=== Begin Enclosure ===
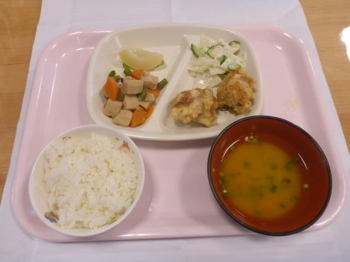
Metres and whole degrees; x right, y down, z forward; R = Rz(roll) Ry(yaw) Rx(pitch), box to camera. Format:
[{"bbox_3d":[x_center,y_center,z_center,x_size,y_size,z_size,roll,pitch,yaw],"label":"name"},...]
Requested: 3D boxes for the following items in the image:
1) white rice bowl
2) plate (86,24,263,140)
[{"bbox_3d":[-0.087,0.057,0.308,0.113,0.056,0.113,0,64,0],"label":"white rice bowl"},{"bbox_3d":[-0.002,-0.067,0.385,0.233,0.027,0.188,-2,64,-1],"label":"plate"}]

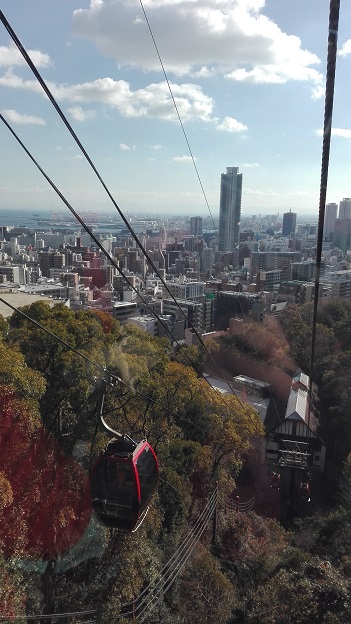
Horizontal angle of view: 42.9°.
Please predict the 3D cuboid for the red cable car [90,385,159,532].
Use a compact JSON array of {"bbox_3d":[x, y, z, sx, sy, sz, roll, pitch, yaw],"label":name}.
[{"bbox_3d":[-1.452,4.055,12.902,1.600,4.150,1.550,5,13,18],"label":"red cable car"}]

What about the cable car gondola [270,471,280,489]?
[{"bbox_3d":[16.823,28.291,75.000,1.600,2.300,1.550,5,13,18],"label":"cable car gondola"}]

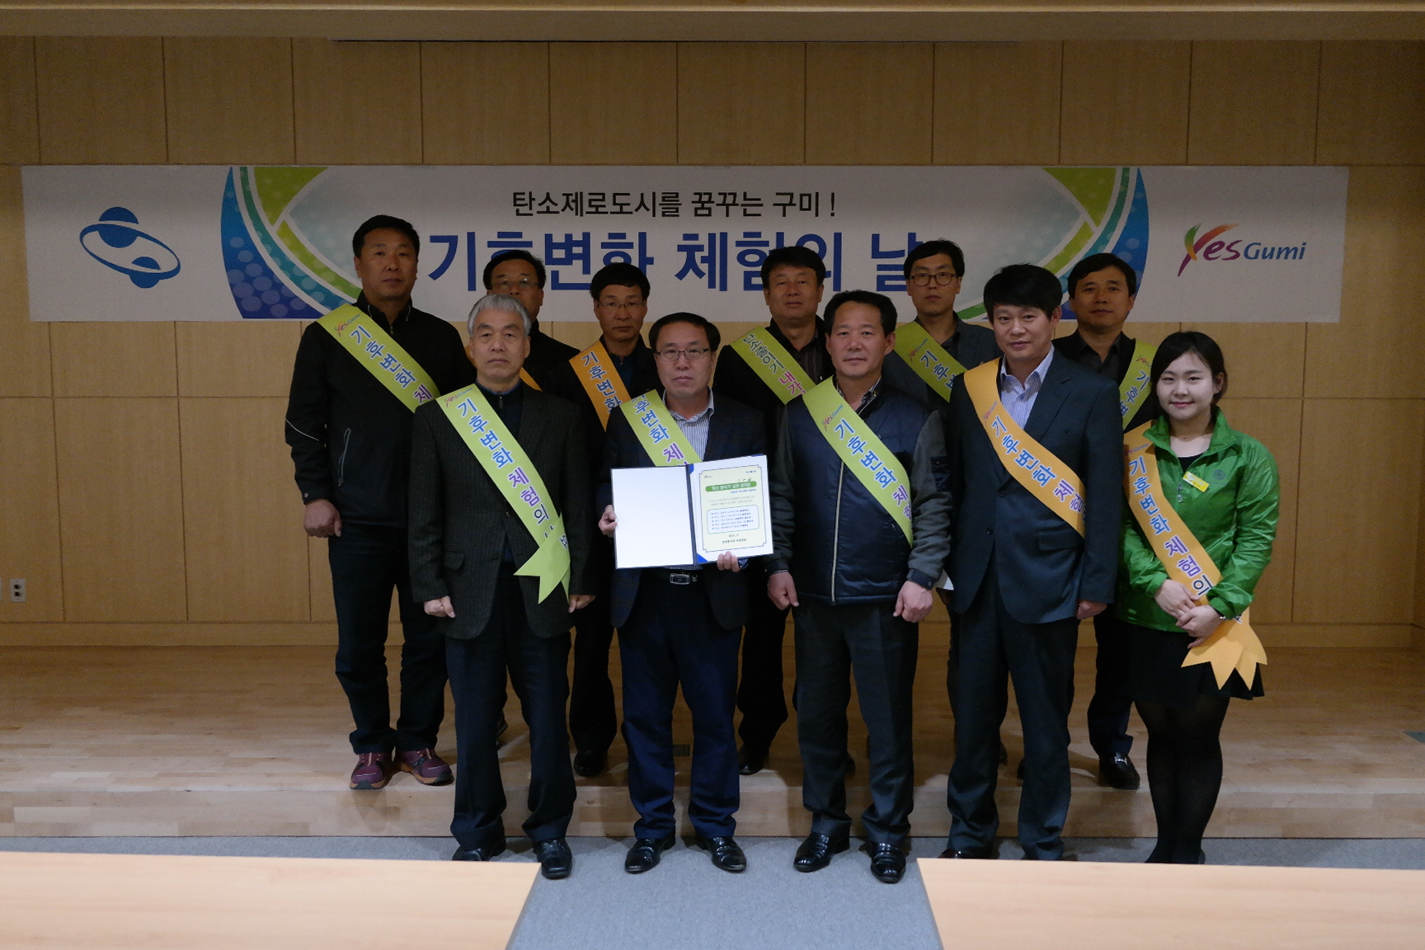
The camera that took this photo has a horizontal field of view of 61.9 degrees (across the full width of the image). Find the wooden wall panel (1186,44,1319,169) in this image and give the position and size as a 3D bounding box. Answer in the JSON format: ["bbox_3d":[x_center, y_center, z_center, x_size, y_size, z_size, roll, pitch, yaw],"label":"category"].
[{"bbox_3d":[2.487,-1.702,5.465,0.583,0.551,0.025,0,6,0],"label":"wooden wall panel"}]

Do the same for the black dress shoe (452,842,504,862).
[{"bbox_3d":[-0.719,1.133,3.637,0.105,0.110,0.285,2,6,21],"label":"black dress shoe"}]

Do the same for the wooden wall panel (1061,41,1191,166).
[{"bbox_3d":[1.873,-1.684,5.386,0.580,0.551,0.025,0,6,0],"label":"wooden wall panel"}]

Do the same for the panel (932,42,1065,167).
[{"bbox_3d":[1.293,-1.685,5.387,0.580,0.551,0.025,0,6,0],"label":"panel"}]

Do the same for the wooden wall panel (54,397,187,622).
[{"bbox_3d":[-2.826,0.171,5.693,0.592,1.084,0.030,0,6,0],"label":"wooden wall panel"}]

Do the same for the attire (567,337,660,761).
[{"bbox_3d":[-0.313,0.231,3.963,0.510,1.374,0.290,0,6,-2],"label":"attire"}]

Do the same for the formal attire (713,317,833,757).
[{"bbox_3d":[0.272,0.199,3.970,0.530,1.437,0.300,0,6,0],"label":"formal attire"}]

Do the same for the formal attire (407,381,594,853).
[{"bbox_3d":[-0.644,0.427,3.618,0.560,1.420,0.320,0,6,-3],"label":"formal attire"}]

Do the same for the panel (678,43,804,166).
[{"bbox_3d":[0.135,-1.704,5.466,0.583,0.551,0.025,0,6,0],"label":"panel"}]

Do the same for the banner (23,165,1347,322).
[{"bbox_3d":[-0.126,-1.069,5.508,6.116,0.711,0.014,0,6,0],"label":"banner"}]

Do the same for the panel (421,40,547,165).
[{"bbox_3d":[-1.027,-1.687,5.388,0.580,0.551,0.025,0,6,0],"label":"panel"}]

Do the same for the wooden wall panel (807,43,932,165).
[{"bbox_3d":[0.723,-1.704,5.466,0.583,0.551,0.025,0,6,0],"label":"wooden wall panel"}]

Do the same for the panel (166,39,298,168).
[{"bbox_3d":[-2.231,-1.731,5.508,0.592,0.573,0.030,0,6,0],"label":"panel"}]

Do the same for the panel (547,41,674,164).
=== End Enclosure ===
=== Begin Enclosure ===
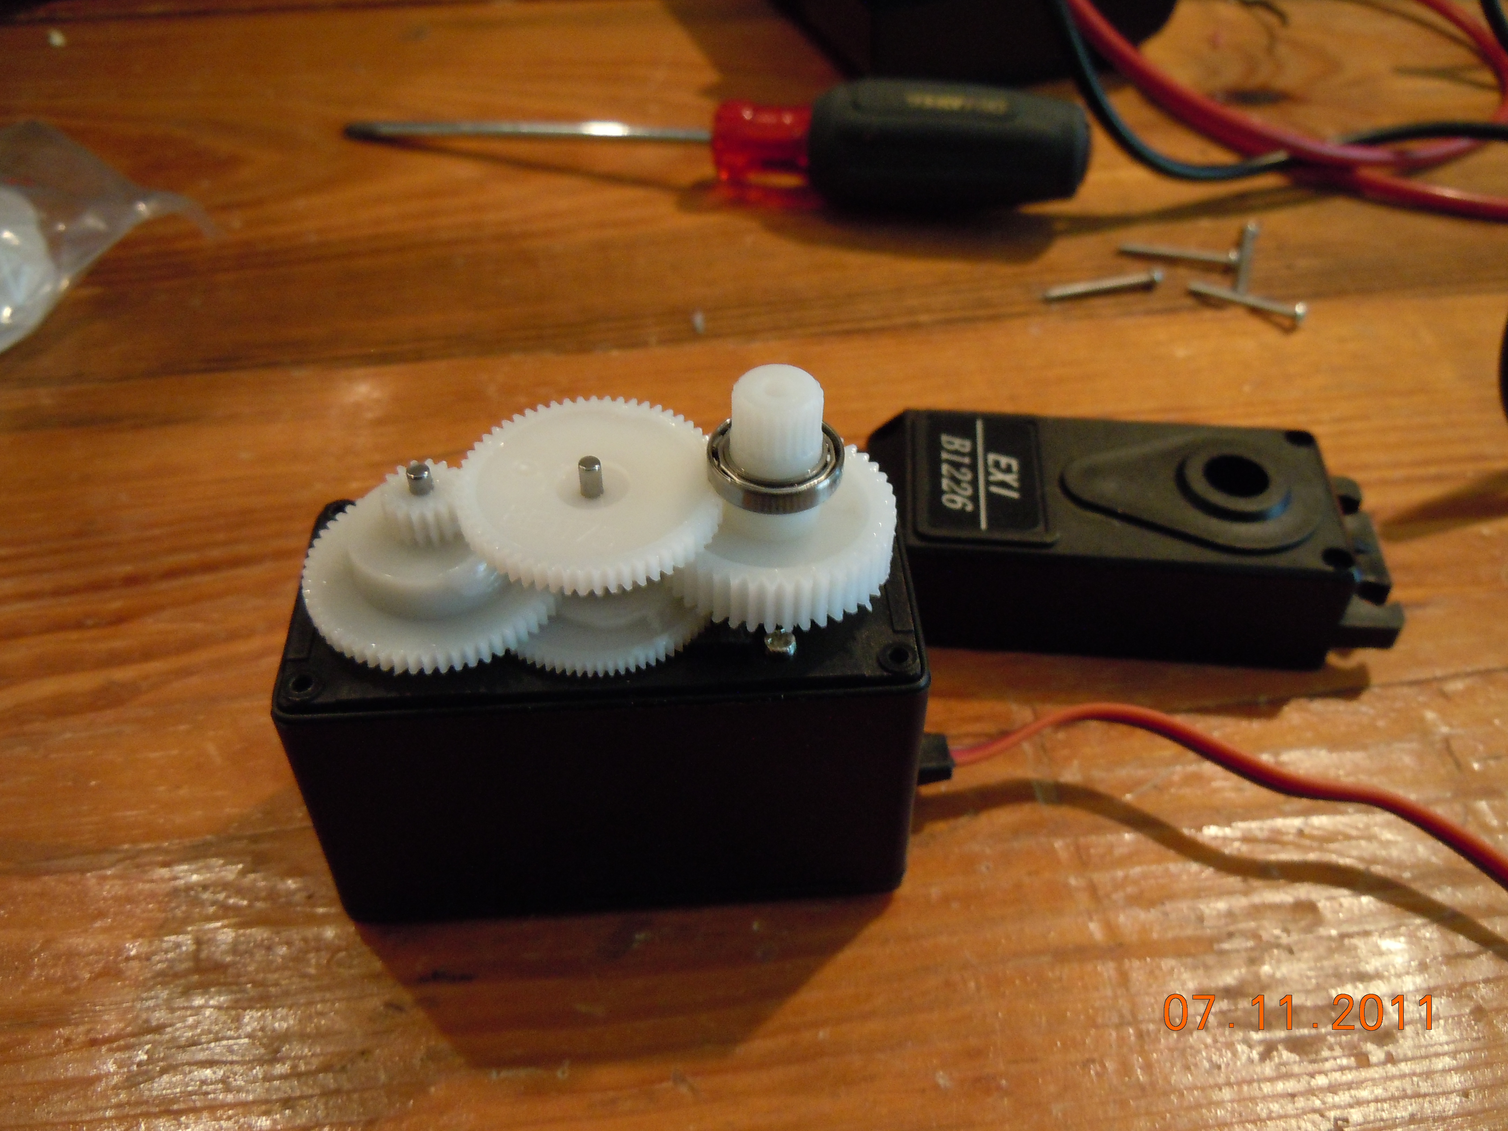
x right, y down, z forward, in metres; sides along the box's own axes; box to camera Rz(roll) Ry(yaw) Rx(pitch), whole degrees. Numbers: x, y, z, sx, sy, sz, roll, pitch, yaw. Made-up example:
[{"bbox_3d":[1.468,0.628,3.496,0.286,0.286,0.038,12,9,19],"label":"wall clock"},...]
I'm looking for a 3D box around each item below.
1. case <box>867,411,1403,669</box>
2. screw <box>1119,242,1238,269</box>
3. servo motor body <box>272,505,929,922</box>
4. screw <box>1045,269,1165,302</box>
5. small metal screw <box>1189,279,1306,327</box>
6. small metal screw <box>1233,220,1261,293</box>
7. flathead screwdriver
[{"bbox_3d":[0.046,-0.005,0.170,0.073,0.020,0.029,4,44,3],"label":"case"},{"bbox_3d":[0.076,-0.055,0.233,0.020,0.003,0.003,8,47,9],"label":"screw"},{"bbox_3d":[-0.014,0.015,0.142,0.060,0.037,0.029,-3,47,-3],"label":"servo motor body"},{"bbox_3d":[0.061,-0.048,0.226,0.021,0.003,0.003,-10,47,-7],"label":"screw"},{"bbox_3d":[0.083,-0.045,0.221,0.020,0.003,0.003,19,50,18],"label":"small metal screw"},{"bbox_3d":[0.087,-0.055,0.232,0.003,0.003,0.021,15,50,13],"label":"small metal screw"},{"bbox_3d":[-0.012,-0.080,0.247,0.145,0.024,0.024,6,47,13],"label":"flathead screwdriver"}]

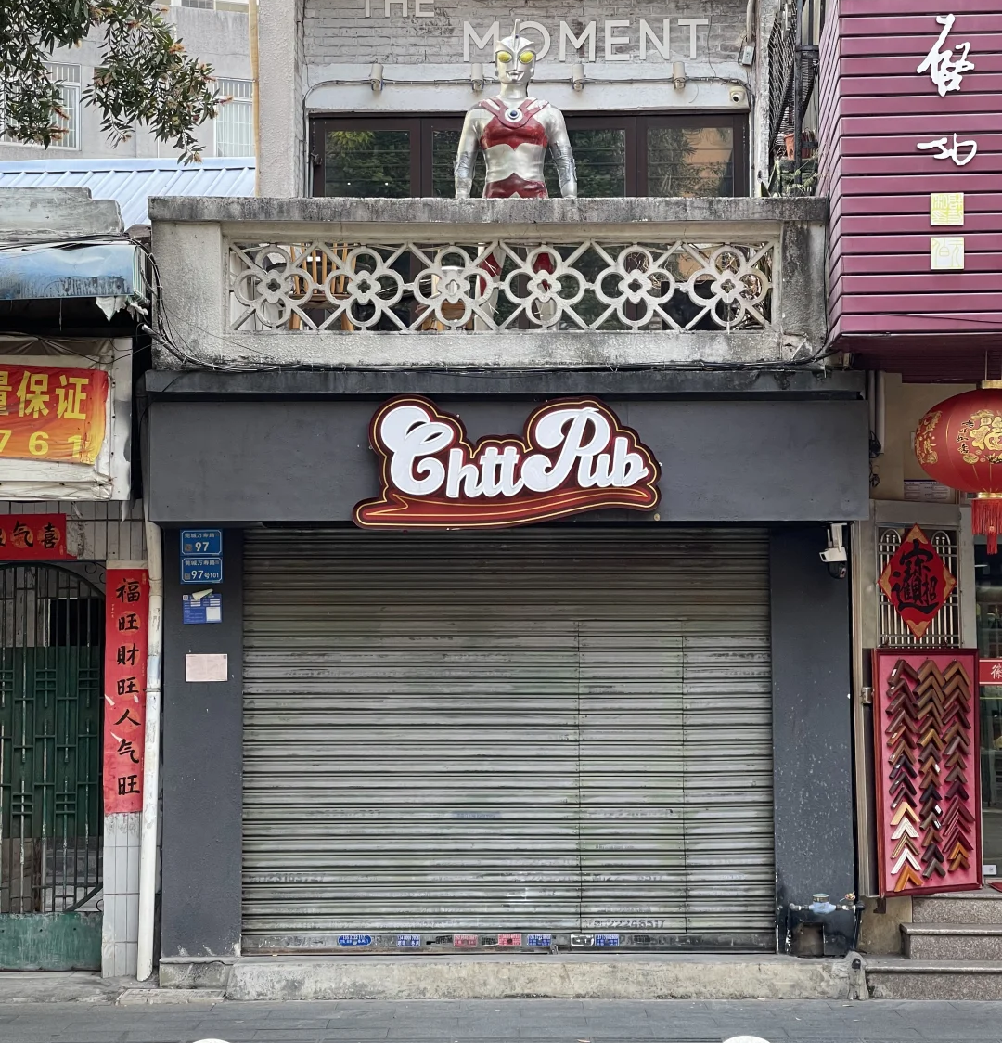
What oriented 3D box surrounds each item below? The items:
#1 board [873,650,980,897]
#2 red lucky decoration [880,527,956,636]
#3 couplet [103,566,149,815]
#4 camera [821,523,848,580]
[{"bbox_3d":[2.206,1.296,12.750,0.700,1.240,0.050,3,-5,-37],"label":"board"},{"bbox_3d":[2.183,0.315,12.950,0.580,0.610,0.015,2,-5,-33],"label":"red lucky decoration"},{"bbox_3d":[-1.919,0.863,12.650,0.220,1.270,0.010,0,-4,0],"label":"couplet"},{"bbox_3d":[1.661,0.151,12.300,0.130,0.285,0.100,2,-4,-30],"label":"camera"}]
=== End Enclosure ===
_Prompt_
Where the listing above reaches the line that contains "Do the same for the panel (166,39,298,168).", start retyping, and finish with the line that contains "Do the same for the panel (547,41,674,164)."; reproduce those lines exactly and no others.

_Completed task_
Do the same for the panel (166,39,298,168).
[{"bbox_3d":[-2.231,-1.731,5.508,0.592,0.573,0.030,0,6,0],"label":"panel"}]

Do the same for the panel (547,41,674,164).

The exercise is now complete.